Duplicate every line of the listing below with no changes.

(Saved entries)
+ + + +

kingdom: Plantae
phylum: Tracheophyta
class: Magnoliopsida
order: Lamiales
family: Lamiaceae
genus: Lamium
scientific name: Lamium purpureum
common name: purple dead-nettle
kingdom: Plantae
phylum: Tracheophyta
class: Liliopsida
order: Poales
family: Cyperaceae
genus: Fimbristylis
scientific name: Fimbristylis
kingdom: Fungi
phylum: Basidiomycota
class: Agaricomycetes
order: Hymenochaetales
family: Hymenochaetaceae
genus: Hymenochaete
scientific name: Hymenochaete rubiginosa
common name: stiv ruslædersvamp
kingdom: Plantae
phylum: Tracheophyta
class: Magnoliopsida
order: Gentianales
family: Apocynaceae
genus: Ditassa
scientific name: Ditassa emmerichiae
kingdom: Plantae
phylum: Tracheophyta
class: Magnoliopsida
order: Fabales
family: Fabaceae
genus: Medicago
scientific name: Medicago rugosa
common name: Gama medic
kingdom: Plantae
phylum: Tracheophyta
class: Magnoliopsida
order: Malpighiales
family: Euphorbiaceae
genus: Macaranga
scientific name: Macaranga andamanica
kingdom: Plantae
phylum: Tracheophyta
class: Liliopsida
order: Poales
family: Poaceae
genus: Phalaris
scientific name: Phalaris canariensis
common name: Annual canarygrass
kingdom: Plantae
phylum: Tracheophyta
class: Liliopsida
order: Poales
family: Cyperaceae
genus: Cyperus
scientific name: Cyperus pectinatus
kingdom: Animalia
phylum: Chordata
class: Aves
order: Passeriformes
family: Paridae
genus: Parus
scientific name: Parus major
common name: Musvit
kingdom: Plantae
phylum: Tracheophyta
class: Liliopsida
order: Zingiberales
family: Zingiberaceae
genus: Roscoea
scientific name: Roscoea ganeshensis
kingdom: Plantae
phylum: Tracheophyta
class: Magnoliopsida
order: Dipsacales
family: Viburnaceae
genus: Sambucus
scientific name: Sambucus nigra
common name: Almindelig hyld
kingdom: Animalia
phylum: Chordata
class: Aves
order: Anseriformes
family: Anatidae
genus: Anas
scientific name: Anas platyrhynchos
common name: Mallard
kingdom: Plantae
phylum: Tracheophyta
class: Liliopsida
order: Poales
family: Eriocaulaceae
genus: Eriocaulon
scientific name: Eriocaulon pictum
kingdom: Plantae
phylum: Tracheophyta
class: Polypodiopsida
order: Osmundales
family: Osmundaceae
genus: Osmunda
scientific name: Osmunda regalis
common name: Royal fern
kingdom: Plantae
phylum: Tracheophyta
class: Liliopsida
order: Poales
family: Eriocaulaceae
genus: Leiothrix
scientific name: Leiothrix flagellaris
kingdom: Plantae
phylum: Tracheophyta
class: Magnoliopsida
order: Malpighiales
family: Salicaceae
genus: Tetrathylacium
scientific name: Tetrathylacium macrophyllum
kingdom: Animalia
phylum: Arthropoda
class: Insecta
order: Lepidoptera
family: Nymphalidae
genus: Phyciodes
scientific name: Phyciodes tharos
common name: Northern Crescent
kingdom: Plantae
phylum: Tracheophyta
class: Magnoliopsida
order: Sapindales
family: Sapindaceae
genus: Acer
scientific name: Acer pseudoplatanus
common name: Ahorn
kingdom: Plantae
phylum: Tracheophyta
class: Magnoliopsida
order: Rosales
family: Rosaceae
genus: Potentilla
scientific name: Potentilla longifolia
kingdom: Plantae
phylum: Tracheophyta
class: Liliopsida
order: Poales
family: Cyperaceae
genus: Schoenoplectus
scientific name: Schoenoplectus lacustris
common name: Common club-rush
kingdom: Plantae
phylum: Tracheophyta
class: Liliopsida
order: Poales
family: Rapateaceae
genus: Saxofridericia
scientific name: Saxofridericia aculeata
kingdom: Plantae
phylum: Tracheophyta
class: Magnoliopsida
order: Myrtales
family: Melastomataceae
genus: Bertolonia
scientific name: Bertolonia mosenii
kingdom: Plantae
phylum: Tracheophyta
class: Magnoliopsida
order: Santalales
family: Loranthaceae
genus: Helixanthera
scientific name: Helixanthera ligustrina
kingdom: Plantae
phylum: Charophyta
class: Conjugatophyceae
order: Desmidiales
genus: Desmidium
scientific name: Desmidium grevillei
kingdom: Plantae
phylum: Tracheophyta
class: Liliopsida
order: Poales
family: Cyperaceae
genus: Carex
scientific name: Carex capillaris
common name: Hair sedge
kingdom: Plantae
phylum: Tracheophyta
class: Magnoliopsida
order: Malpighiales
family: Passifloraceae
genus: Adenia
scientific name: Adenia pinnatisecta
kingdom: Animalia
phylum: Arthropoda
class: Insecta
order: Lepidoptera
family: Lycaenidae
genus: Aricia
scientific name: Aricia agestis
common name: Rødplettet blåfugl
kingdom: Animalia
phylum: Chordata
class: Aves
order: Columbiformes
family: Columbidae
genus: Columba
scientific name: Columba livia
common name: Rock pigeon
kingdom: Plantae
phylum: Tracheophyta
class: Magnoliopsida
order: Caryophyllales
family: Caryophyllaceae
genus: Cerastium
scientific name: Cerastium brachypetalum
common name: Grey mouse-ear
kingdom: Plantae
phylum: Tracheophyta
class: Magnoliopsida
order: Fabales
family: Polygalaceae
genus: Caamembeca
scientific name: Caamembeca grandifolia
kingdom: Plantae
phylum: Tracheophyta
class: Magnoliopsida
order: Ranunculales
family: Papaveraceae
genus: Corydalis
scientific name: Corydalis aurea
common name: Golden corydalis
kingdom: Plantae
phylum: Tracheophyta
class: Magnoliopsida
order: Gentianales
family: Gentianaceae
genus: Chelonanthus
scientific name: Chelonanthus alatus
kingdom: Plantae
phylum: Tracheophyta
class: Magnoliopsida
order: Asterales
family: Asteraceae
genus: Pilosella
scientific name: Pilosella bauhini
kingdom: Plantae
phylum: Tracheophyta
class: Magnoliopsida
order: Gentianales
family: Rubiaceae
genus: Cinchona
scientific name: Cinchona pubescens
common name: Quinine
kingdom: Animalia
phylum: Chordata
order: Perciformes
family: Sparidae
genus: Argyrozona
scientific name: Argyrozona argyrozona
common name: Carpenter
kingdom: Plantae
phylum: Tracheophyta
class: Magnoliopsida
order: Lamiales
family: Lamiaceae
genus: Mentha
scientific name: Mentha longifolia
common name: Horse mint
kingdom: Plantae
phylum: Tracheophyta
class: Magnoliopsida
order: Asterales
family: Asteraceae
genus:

+ + + +

> _COMPLETED EXERCISE_
kingdom: Plantae
phylum: Tracheophyta
class: Magnoliopsida
order: Lamiales
family: Lamiaceae
genus: Lamium
scientific name: Lamium purpureum
common name: purple dead-nettle
kingdom: Plantae
phylum: Tracheophyta
class: Liliopsida
order: Poales
family: Cyperaceae
genus: Fimbristylis
scientific name: Fimbristylis
kingdom: Fungi
phylum: Basidiomycota
class: Agaricomycetes
order: Hymenochaetales
family: Hymenochaetaceae
genus: Hymenochaete
scientific name: Hymenochaete rubiginosa
common name: stiv ruslædersvamp
kingdom: Plantae
phylum: Tracheophyta
class: Magnoliopsida
order: Gentianales
family: Apocynaceae
genus: Ditassa
scientific name: Ditassa emmerichiae
kingdom: Plantae
phylum: Tracheophyta
class: Magnoliopsida
order: Fabales
family: Fabaceae
genus: Medicago
scientific name: Medicago rugosa
common name: Gama medic
kingdom: Plantae
phylum: Tracheophyta
class: Magnoliopsida
order: Malpighiales
family: Euphorbiaceae
genus: Macaranga
scientific name: Macaranga andamanica
kingdom: Plantae
phylum: Tracheophyta
class: Liliopsida
order: Poales
family: Poaceae
genus: Phalaris
scientific name: Phalaris canariensis
common name: Annual canarygrass
kingdom: Plantae
phylum: Tracheophyta
class: Liliopsida
order: Poales
family: Cyperaceae
genus: Cyperus
scientific name: Cyperus pectinatus
kingdom: Animalia
phylum: Chordata
class: Aves
order: Passeriformes
family: Paridae
genus: Parus
scientific name: Parus major
common name: Musvit
kingdom: Plantae
phylum: Tracheophyta
class: Liliopsida
order: Zingiberales
family: Zingiberaceae
genus: Roscoea
scientific name: Roscoea ganeshensis
kingdom: Plantae
phylum: Tracheophyta
class: Magnoliopsida
order: Dipsacales
family: Viburnaceae
genus: Sambucus
scientific name: Sambucus nigra
common name: Almindelig hyld
kingdom: Animalia
phylum: Chordata
class: Aves
order: Anseriformes
family: Anatidae
genus: Anas
scientific name: Anas platyrhynchos
common name: Mallard
kingdom: Plantae
phylum: Tracheophyta
class: Liliopsida
order: Poales
family: Eriocaulaceae
genus: Eriocaulon
scientific name: Eriocaulon pictum
kingdom: Plantae
phylum: Tracheophyta
class: Polypodiopsida
order: Osmundales
family: Osmundaceae
genus: Osmunda
scientific name: Osmunda regalis
common name: Royal fern
kingdom: Plantae
phylum: Tracheophyta
class: Liliopsida
order: Poales
family: Eriocaulaceae
genus: Leiothrix
scientific name: Leiothrix flagellaris
kingdom: Plantae
phylum: Tracheophyta
class: Magnoliopsida
order: Malpighiales
family: Salicaceae
genus: Tetrathylacium
scientific name: Tetrathylacium macrophyllum
kingdom: Animalia
phylum: Arthropoda
class: Insecta
order: Lepidoptera
family: Nymphalidae
genus: Phyciodes
scientific name: Phyciodes tharos
common name: Northern Crescent
kingdom: Plantae
phylum: Tracheophyta
class: Magnoliopsida
order: Sapindales
family: Sapindaceae
genus: Acer
scientific name: Acer pseudoplatanus
common name: Ahorn
kingdom: Plantae
phylum: Tracheophyta
class: Magnoliopsida
order: Rosales
family: Rosaceae
genus: Potentilla
scientific name: Potentilla longifolia
kingdom: Plantae
phylum: Tracheophyta
class: Liliopsida
order: Poales
family: Cyperaceae
genus: Schoenoplectus
scientific name: Schoenoplectus lacustris
common name: Common club-rush
kingdom: Plantae
phylum: Tracheophyta
class: Liliopsida
order: Poales
family: Rapateaceae
genus: Saxofridericia
scientific name: Saxofridericia aculeata
kingdom: Plantae
phylum: Tracheophyta
class: Magnoliopsida
order: Myrtales
family: Melastomataceae
genus: Bertolonia
scientific name: Bertolonia mosenii
kingdom: Plantae
phylum: Tracheophyta
class: Magnoliopsida
order: Santalales
family: Loranthaceae
genus: Helixanthera
scientific name: Helixanthera ligustrina
kingdom: Plantae
phylum: Charophyta
class: Conjugatophyceae
order: Desmidiales
genus: Desmidium
scientific name: Desmidium grevillei
kingdom: Plantae
phylum: Tracheophyta
class: Liliopsida
order: Poales
family: Cyperaceae
genus: Carex
scientific name: Carex capillaris
common name: Hair sedge
kingdom: Plantae
phylum: Tracheophyta
class: Magnoliopsida
order: Malpighiales
family: Passifloraceae
genus: Adenia
scientific name: Adenia pinnatisecta
kingdom: Animalia
phylum: Arthropoda
class: Insecta
order: Lepidoptera
family: Lycaenidae
genus: Aricia
scientific name: Aricia agestis
common name: Rødplettet blåfugl
kingdom: Animalia
phylum: Chordata
class: Aves
order: Columbiformes
family: Columbidae
genus: Columba
scientific name: Columba livia
common name: Rock pigeon
kingdom: Plantae
phylum: Tracheophyta
class: Magnoliopsida
order: Caryophyllales
family: Caryophyllaceae
genus: Cerastium
scientific name: Cerastium brachypetalum
common name: Grey mouse-ear
kingdom: Plantae
phylum: Tracheophyta
class: Magnoliopsida
order: Fabales
family: Polygalaceae
genus: Caamembeca
scientific name: Caamembeca grandifolia
kingdom: Plantae
phylum: Tracheophyta
class: Magnoliopsida
order: Ranunculales
family: Papaveraceae
genus: Corydalis
scientific name: Corydalis aurea
common name: Golden corydalis
kingdom: Plantae
phylum: Tracheophyta
class: Magnoliopsida
order: Gentianales
family: Gentianaceae
genus: Chelonanthus
scientific name: Chelonanthus alatus
kingdom: Plantae
phylum: Tracheophyta
class: Magnoliopsida
order: Asterales
family: Asteraceae
genus: Pilosella
scientific name: Pilosella bauhini
kingdom: Plantae
phylum: Tracheophyta
class: Magnoliopsida
order: Gentianales
family: Rubiaceae
genus: Cinchona
scientific name: Cinchona pubescens
common name: Quinine
kingdom: Animalia
phylum: Chordata
order: Perciformes
family: Sparidae
genus: Argyrozona
scientific name: Argyrozona argyrozona
common name: Carpenter
kingdom: Plantae
phylum: Tracheophyta
class: Magnoliopsida
order: Lamiales
family: Lamiaceae
genus: Mentha
scientific name: Mentha longifolia
common name: Horse mint
kingdom: Plantae
phylum: Tracheophyta
class: Magnoliopsida
order: Asterales
family: Asteraceae
genus:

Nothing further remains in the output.